More than 20,000 students are paying for rooms owned by companies based in places such as Jersey, Guernsey, the British Virgin Islands and Luxembourg but that figure is likely to be an underestimate given the surge in building in university towns in recent years.
The holding structure means that overseas investors are able to sell on the rooms without paying tax on their gains and it allows buildings to change hands without any stamp duty bill.
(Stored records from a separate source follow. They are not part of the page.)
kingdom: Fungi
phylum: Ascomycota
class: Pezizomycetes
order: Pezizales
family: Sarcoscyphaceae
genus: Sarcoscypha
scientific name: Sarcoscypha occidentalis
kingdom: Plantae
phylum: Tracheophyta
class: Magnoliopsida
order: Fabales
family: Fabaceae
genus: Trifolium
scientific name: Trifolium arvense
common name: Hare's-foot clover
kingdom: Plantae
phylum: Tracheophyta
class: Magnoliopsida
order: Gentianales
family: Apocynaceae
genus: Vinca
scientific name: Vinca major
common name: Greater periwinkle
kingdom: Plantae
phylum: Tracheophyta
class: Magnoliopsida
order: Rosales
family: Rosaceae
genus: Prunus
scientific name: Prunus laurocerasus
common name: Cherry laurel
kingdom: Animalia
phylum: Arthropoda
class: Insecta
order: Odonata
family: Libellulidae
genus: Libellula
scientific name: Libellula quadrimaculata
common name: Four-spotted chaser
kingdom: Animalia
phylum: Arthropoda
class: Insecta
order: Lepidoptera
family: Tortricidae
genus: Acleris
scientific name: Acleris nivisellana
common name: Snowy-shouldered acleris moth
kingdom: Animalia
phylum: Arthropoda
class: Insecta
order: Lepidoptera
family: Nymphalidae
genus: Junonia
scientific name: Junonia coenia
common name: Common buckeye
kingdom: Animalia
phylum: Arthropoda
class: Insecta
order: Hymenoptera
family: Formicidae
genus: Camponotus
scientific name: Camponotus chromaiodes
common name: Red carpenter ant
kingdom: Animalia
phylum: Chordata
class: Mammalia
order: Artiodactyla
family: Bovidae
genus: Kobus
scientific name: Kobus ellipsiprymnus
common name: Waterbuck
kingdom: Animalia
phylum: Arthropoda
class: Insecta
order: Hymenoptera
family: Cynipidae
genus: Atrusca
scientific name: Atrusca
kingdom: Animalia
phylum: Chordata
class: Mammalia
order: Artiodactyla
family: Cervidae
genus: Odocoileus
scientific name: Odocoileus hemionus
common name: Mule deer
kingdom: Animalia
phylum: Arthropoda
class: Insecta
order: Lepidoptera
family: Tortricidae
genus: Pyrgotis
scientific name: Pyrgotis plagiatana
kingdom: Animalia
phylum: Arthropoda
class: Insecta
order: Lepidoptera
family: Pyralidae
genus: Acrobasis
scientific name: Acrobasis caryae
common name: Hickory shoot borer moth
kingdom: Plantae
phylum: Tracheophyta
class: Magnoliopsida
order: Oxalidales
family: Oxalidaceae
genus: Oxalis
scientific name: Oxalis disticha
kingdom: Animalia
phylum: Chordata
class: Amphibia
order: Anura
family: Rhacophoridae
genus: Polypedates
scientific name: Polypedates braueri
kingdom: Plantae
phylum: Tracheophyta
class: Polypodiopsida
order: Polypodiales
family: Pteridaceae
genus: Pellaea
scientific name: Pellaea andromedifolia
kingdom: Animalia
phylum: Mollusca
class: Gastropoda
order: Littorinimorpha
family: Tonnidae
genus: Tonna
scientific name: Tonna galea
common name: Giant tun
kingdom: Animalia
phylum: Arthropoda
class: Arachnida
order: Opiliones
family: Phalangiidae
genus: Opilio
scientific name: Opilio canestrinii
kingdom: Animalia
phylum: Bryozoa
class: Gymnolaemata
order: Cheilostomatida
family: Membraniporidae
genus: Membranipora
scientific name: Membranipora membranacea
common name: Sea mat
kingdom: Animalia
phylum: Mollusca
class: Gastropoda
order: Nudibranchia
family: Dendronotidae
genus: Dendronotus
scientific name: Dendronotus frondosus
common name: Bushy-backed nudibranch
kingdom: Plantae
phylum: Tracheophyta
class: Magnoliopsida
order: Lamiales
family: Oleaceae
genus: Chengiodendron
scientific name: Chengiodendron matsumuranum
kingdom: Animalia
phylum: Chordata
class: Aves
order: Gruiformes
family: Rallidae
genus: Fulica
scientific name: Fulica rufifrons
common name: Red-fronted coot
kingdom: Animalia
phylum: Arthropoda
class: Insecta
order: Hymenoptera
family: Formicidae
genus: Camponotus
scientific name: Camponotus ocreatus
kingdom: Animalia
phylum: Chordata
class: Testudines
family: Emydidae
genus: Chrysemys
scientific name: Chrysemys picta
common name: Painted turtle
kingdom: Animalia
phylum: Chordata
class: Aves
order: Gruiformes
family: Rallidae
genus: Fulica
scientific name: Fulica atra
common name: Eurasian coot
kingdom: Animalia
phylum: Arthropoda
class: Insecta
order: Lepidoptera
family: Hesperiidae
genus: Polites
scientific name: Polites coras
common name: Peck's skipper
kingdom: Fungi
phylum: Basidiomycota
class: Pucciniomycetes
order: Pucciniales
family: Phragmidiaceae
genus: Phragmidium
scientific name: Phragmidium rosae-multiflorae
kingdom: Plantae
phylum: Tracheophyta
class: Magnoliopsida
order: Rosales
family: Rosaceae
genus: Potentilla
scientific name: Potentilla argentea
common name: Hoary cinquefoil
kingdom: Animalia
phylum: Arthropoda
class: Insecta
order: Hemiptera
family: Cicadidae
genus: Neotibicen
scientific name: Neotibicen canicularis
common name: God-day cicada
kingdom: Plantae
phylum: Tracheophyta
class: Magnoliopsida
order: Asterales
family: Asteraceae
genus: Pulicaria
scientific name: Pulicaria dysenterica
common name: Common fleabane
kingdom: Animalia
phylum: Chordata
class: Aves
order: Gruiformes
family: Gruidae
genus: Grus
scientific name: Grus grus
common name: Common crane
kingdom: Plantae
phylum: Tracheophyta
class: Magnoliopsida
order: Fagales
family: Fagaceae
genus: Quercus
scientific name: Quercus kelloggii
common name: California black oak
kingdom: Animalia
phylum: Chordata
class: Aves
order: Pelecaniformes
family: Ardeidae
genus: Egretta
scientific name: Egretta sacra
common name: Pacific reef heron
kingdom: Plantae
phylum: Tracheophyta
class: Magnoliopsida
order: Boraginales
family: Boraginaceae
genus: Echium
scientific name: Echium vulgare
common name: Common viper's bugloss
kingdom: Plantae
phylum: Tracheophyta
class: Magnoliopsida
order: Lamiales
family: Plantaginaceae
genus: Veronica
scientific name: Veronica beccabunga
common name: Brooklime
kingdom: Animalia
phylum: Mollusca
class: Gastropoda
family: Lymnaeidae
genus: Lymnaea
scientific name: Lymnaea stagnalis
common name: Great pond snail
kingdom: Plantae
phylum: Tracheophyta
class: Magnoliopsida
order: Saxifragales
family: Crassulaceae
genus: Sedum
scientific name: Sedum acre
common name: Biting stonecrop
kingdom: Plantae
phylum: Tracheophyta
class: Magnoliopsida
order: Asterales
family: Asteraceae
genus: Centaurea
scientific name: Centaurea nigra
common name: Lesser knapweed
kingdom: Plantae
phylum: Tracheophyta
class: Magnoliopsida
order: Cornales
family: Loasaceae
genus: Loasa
Complex company arrangements also give companies the opportunity to minimise the tax they pay while charging students up to £14,000 (US$18,664) a year in fees for high-end housing.
One company collected £2.2m in rental income in 2016 but contributed just £10,000 in income tax after it paid £2.1m in charges, mostly to a Luxembourg-based holding company.
The structures are perfectly legal, but MPs and students criticised their use.
John Mann, a Labour MP and member of the treasury select committee, said: “Students are squeezed enough without paying high rents to offshore companies. It is a disgrace that offshore companies are maximising their gain from UK students whilst minimising their tax liability here.